(Beginning of TASK INPUTS)
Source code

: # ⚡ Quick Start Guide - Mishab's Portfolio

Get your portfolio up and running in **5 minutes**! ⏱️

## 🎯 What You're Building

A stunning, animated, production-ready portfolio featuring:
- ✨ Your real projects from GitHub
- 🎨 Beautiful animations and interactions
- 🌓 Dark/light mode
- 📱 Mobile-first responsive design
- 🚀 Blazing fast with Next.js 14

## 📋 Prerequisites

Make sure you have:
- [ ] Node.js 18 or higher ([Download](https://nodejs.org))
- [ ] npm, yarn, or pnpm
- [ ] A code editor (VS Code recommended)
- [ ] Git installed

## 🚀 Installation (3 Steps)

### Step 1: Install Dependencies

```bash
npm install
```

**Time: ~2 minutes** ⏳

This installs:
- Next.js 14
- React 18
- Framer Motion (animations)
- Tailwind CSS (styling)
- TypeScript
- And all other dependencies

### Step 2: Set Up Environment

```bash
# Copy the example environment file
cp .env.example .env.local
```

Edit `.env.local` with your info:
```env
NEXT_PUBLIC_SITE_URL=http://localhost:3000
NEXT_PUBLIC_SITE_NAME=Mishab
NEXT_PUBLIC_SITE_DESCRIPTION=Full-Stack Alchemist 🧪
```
(End of TASK INPUTS)
BRIEF -
Reproduce, exactly as they stand in the data above, the lines from the one that holds "## 📋 Prerequisites" to the one that holds "- Next.js 14", inclusive.

EXPECTED ANSWER -
## 📋 Prerequisites

Make sure you have:
- [ ] Node.js 18 or higher ([Download](https://nodejs.org))
- [ ] npm, yarn, or pnpm
- [ ] A code editor (VS Code recommended)
- [ ] Git installed

## 🚀 Installation (3 Steps)

### Step 1: Install Dependencies

```bash
npm install
```

**Time: ~2 minutes** ⏳

This installs:
- Next.js 14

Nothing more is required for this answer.